* [What this task involves]: Only lines holding "directory" are wanted; copy each of them from the records below.
** Opening Record set block **
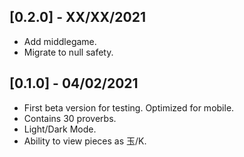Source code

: ## [0.2.0] - XX/XX/2021

* Add middlegame.
* Migrate to null safety.

## [0.1.0] - 04/02/2021

* First beta version for testing. Optimized for mobile.
* Contains 30 proverbs.
* Light/Dark Mode.
* Ability to view pieces as 玉/K.
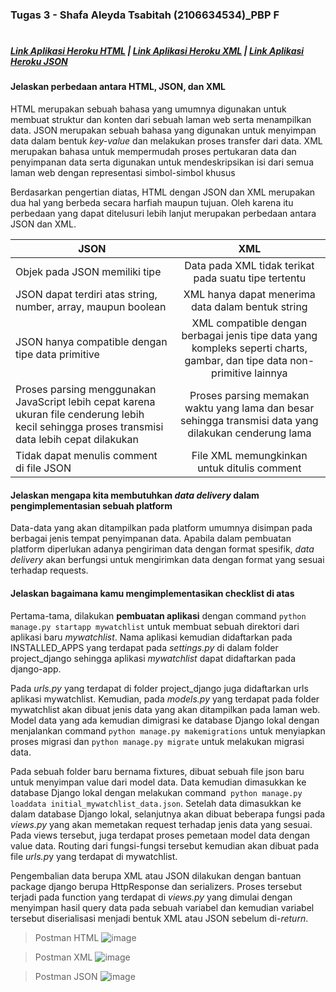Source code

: ### Tugas 3 - Shafa Aleyda Tsabitah (2106634534)\_PBP F
#

##### [Link Aplikasi Heroku HTML](https://tugaspbpshafa.herokuapp.com/mywatchlist/html/) | [Link Aplikasi Heroku XML](https://tugaspbpshafa.herokuapp.com/mywatchlist/xml/) | [Link Aplikasi Heroku JSON](https://tugaspbpshafa.herokuapp.com/mywatchlist/json/)

#### Jelaskan perbedaan antara HTML, JSON, dan XML

HTML merupakan sebuah bahasa yang umumnya digunakan untuk membuat struktur dan konten dari sebuah laman web serta menampilkan data. 
JSON merupakan sebuah bahasa yang digunakan untuk menyimpan data dalam bentuk *key-value* dan melakukan proses transfer dari data. 
XML merupakan bahasa untuk mempermudah proses pertukaran data dan penyimpanan data serta digunakan untuk mendeskripsikan isi dari semua laman web dengan representasi simbol-simbol khusus 

Berdasarkan pengertian diatas, HTML dengan JSON dan XML merupakan dua hal yang berbeda secara harfiah maupun tujuan. Oleh karena itu perbedaan yang dapat ditelusuri lebih lanjut merupakan perbedaan antara JSON dan XML. 

| JSON          | XML           |
| ------------- |:-------------:|
| Objek pada JSON memiliki tipe | Data pada XML tidak terikat pada suatu tipe tertentu  |
| JSON dapat terdiri atas string, number, array, maupun boolean | XML hanya dapat menerima data dalam bentuk string     |
| JSON hanya compatible dengan tipe data primitive | XML compatible dengan berbagai jenis tipe data yang kompleks seperti charts, gambar, dan tipe data non-primitive lainnya  |
| Proses parsing menggunakan JavaScript lebih cepat karena ukuran file cenderung lebih kecil sehingga proses transmisi data lebih cepat dilakukan  | Proses parsing memakan waktu yang lama dan besar sehingga transmisi data yang dilakukan cenderung lama |
| Tidak dapat menulis comment di file JSON | File XML memungkinkan untuk ditulis comment |

#### Jelaskan mengapa kita membutuhkan *data delivery* dalam pengimplementasian sebuah platform 

Data-data yang akan ditampilkan pada platform umumnya disimpan pada berbagai jenis tempat penyimpanan data. Apabila dalam pembuatan platform diperlukan adanya pengiriman data dengan format spesifik, *data delivery* akan berfungsi untuk mengirimkan data dengan format yang sesuai terhadap requests.

#### Jelaskan bagaimana kamu mengimplementasikan checklist di atas

Pertama-tama, dilakukan **pembuatan aplikasi** dengan command `python manage.py startapp mywatchlist` untuk membuat sebuah direktori dari aplikasi baru *mywatchlist*. Nama aplikasi kemudian didaftarkan pada INSTALLED_APPS yang terdapat pada *settings.py* di dalam folder project_django sehingga aplikasi *mywatchlist* dapat didaftarkan pada django-app. 

Pada *urls.py* yang terdapat di folder project_django juga didaftarkan urls aplikasi mywatchlist. Kemudian, pada *models.py* yang terdapat pada folder mywatchlist akan dibuat jenis data yang akan ditampilkan pada laman web. Model data yang ada kemudian dimigrasi ke database Django lokal dengan menjalankan command `python manage.py makemigrations` untuk menyiapkan proses migrasi dan `python manage.py migrate` untuk melakukan migrasi data.

Pada sebuah folder baru bernama fixtures, dibuat sebuah file json baru untuk menyimpan value dari model data. Data kemudian dimasukkan ke database Django lokal dengan melakukan command` python manage.py loaddata initial_mywatchlist_data.json`. Setelah data dimasukkan ke dalam database Django lokal, selanjutnya akan dibuat beberapa fungsi pada *views.py* yang akan memetakan request terhadap jenis data yang sesuai. Pada views tersebut, juga terdapat proses pemetaan model data dengan value data. Routing dari fungsi-fungsi tersebut kemudian akan dibuat pada file *urls.p*y yang terdapat di mywatchlist.

Pengembalian data berupa XML atau JSON dilakukan dengan bantuan package django berupa HttpResponse dan serializers. Proses tersebut terjadi pada function yang terdapat di *views.py* yang dimulai dengan menyimpan hasil query data pada sebuah variabel dan kemudian variabel tersebut diserialisasi menjadi bentuk XML atau JSON sebelum di-*return*. 

> Postman HTML
> ![image](https://user-images.githubusercontent.com/91953656/191579478-26a77e14-8729-45e8-8226-0ddb48fb8558.png)

> Postman XML
> ![image](https://user-images.githubusercontent.com/91953656/191579589-0aee8990-c0fe-463d-93c7-36320f7f164e.png)

> Postman JSON
> ![image](https://user-images.githubusercontent.com/91953656/191579720-2bc3587d-daaa-4628-b44f-54b87872b16f.png)


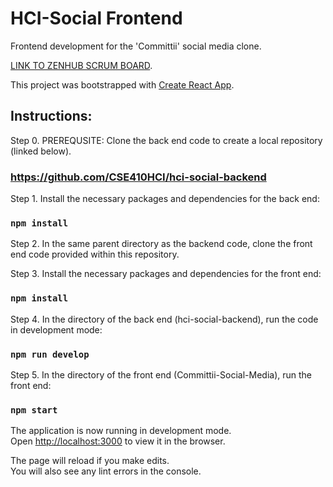 # HCI-Social Frontend
Frontend development for the 'Committii' social media clone.

[LINK TO ZENHUB SCRUM BOARD](https://app.zenhub.com/workspaces/committii-polling-app-6025432490ef4c000e1daa47/board).

This project was bootstrapped with [Create React App](https://github.com/facebook/create-react-app).


## Instructions:

Step 0. PREREQUSITE: Clone the back end code to create a local repository (linked below).

### https://github.com/CSE410HCI/hci-social-backend

Step 1. Install the necessary packages and dependencies for the back end: 

### `npm install`

Step 2. In the same parent directory as the backend code, clone the front end code provided within this repository.

Step 3. Install the necessary packages and dependencies for the front end: 

### `npm install`

Step 4. In the directory of the back end (hci-social-backend), run the code in development mode:

### `npm run develop`

Step 5. In the directory of the front end (Committii-Social-Media), run the front end:

### `npm start`

The application is now running in development mode.<br />
Open [http://localhost:3000](http://localhost:3000) to view it in the browser.

The page will reload if you make edits.<br />
You will also see any lint errors in the console.
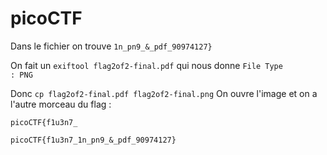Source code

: # picoCTF

Dans le fichier on trouve `1n_pn9_&_pdf_90974127}`

On fait un ` exiftool flag2of2-final.pdf ` qui nous donne `File Type                       : PNG`

Donc `cp flag2of2-final.pdf flag2of2-final.png`
On ouvre l'image et on a l'autre morceau du flag :

``picoCTF{f1u3n7_``

`picoCTF{f1u3n7_1n_pn9_&_pdf_90974127}`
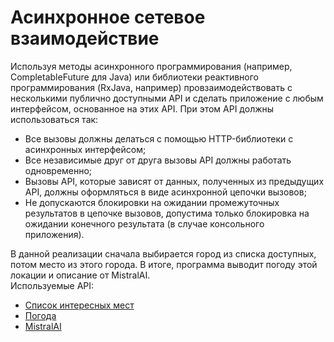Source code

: # Асинхронное сетевое взаимодействие
Используя методы асинхронного программирования (например, CompletableFuture для Java) или библиотеки реактивного программирования (RxJava, например) провзаимодействовать с несколькими публично доступными API и сделать приложение с любым интерфейсом, основанное на этих API. При этом API должны использоваться так:  
* Все вызовы должны делаться с помощью HTTP-библиотеки с асинхронных интерфейсом;
* Все независимые друг от друга вызовы API должны работать одновременно;
* Вызовы API, которые зависят от данных, полученных из предыдущих API, должны оформляться в виде асинхронной цепочки вызовов;
* Не допускаются блокировки на ожидании промежуточных результатов в цепочке вызовов, допустима только блокировка на ожидании конечного результата (в случае консольного приложения).  

В данной реализации сначала выбирается город из списка доступных, потом место из этого города. В итоге, программа выводит погоду этой локации и описание от MistralAI.  
Используемые API:
* [Список интересных мест](https://kudago.com/public-api)
* [Погода](https://openweathermap.org/api)
* [MistralAI](https://mistral.ai/)
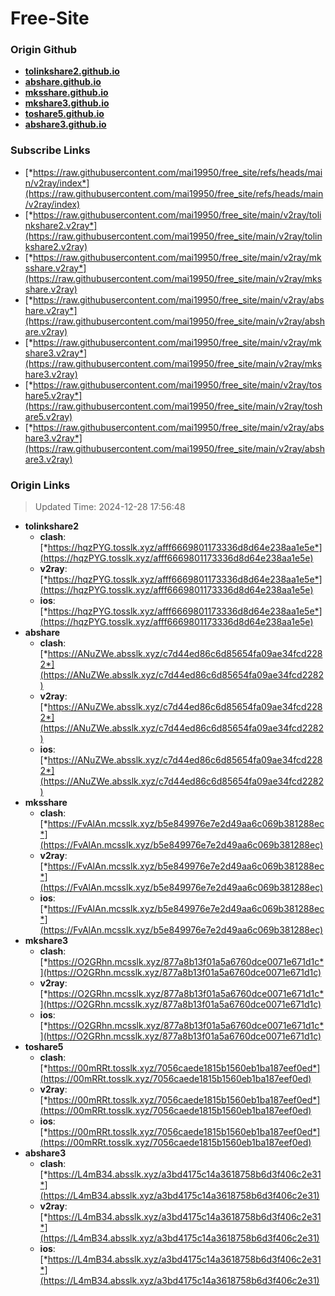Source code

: # Free-Site

### Origin Github

- [**tolinkshare2.github.io**](https://github.com/tolinkshare2/tolinkshare2.github.io)
- [**abshare.github.io**](https://github.com/abshare/abshare.github.io)
- [**mksshare.github.io**](https://github.com/mksshare/mksshare.github.io)
- [**mkshare3.github.io**](https://github.com/mkshare3/mkshare3.github.io)
- [**toshare5.github.io**](https://github.com/toshare5/toshare5.github.io)
- [**abshare3.github.io**](https://github.com/abshare3/abshare3.github.io)

### Subscribe Links

- [*https://raw.githubusercontent.com/mai19950/free_site/refs/heads/main/v2ray/index*](https://raw.githubusercontent.com/mai19950/free_site/refs/heads/main/v2ray/index)
- [*https://raw.githubusercontent.com/mai19950/free_site/main/v2ray/tolinkshare2.v2ray*](https://raw.githubusercontent.com/mai19950/free_site/main/v2ray/tolinkshare2.v2ray)
- [*https://raw.githubusercontent.com/mai19950/free_site/main/v2ray/mksshare.v2ray*](https://raw.githubusercontent.com/mai19950/free_site/main/v2ray/mksshare.v2ray)
- [*https://raw.githubusercontent.com/mai19950/free_site/main/v2ray/abshare.v2ray*](https://raw.githubusercontent.com/mai19950/free_site/main/v2ray/abshare.v2ray)
- [*https://raw.githubusercontent.com/mai19950/free_site/main/v2ray/mkshare3.v2ray*](https://raw.githubusercontent.com/mai19950/free_site/main/v2ray/mkshare3.v2ray)
- [*https://raw.githubusercontent.com/mai19950/free_site/main/v2ray/toshare5.v2ray*](https://raw.githubusercontent.com/mai19950/free_site/main/v2ray/toshare5.v2ray)
- [*https://raw.githubusercontent.com/mai19950/free_site/main/v2ray/abshare3.v2ray*](https://raw.githubusercontent.com/mai19950/free_site/main/v2ray/abshare3.v2ray)

### Origin Links

> Updated Time: 2024-12-28 17:56:48

- **tolinkshare2**
  - **clash**: [*https://hqzPYG.tosslk.xyz/afff6669801173336d8d64e238aa1e5e*](https://hqzPYG.tosslk.xyz/afff6669801173336d8d64e238aa1e5e)
  - **v2ray**: [*https://hqzPYG.tosslk.xyz/afff6669801173336d8d64e238aa1e5e*](https://hqzPYG.tosslk.xyz/afff6669801173336d8d64e238aa1e5e)
  - **ios**: [*https://hqzPYG.tosslk.xyz/afff6669801173336d8d64e238aa1e5e*](https://hqzPYG.tosslk.xyz/afff6669801173336d8d64e238aa1e5e)
- **abshare**
  - **clash**: [*https://ANuZWe.absslk.xyz/c7d44ed86c6d85654fa09ae34fcd2282*](https://ANuZWe.absslk.xyz/c7d44ed86c6d85654fa09ae34fcd2282)
  - **v2ray**: [*https://ANuZWe.absslk.xyz/c7d44ed86c6d85654fa09ae34fcd2282*](https://ANuZWe.absslk.xyz/c7d44ed86c6d85654fa09ae34fcd2282)
  - **ios**: [*https://ANuZWe.absslk.xyz/c7d44ed86c6d85654fa09ae34fcd2282*](https://ANuZWe.absslk.xyz/c7d44ed86c6d85654fa09ae34fcd2282)
- **mksshare**
  - **clash**: [*https://FvAlAn.mcsslk.xyz/b5e849976e7e2d49aa6c069b381288ec*](https://FvAlAn.mcsslk.xyz/b5e849976e7e2d49aa6c069b381288ec)
  - **v2ray**: [*https://FvAlAn.mcsslk.xyz/b5e849976e7e2d49aa6c069b381288ec*](https://FvAlAn.mcsslk.xyz/b5e849976e7e2d49aa6c069b381288ec)
  - **ios**: [*https://FvAlAn.mcsslk.xyz/b5e849976e7e2d49aa6c069b381288ec*](https://FvAlAn.mcsslk.xyz/b5e849976e7e2d49aa6c069b381288ec)
- **mkshare3**
  - **clash**: [*https://O2GRhn.mcsslk.xyz/877a8b13f01a5a6760dce0071e671d1c*](https://O2GRhn.mcsslk.xyz/877a8b13f01a5a6760dce0071e671d1c)
  - **v2ray**: [*https://O2GRhn.mcsslk.xyz/877a8b13f01a5a6760dce0071e671d1c*](https://O2GRhn.mcsslk.xyz/877a8b13f01a5a6760dce0071e671d1c)
  - **ios**: [*https://O2GRhn.mcsslk.xyz/877a8b13f01a5a6760dce0071e671d1c*](https://O2GRhn.mcsslk.xyz/877a8b13f01a5a6760dce0071e671d1c)
- **toshare5**
  - **clash**: [*https://00mRRt.tosslk.xyz/7056caede1815b1560eb1ba187eef0ed*](https://00mRRt.tosslk.xyz/7056caede1815b1560eb1ba187eef0ed)
  - **v2ray**: [*https://00mRRt.tosslk.xyz/7056caede1815b1560eb1ba187eef0ed*](https://00mRRt.tosslk.xyz/7056caede1815b1560eb1ba187eef0ed)
  - **ios**: [*https://00mRRt.tosslk.xyz/7056caede1815b1560eb1ba187eef0ed*](https://00mRRt.tosslk.xyz/7056caede1815b1560eb1ba187eef0ed)
- **abshare3**
  - **clash**: [*https://L4mB34.absslk.xyz/a3bd4175c14a3618758b6d3f406c2e31*](https://L4mB34.absslk.xyz/a3bd4175c14a3618758b6d3f406c2e31)
  - **v2ray**: [*https://L4mB34.absslk.xyz/a3bd4175c14a3618758b6d3f406c2e31*](https://L4mB34.absslk.xyz/a3bd4175c14a3618758b6d3f406c2e31)
  - **ios**: [*https://L4mB34.absslk.xyz/a3bd4175c14a3618758b6d3f406c2e31*](https://L4mB34.absslk.xyz/a3bd4175c14a3618758b6d3f406c2e31)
** Closing Record set block **
* [Task solution]:
Step 2. In the same parent directory as the backend code, clone the front end code provided within this repository.
Step 4. In the directory of the back end (hci-social-backend), run the code in development mode:
Step 5. In the directory of the front end (Committii-Social-Media), run the front end:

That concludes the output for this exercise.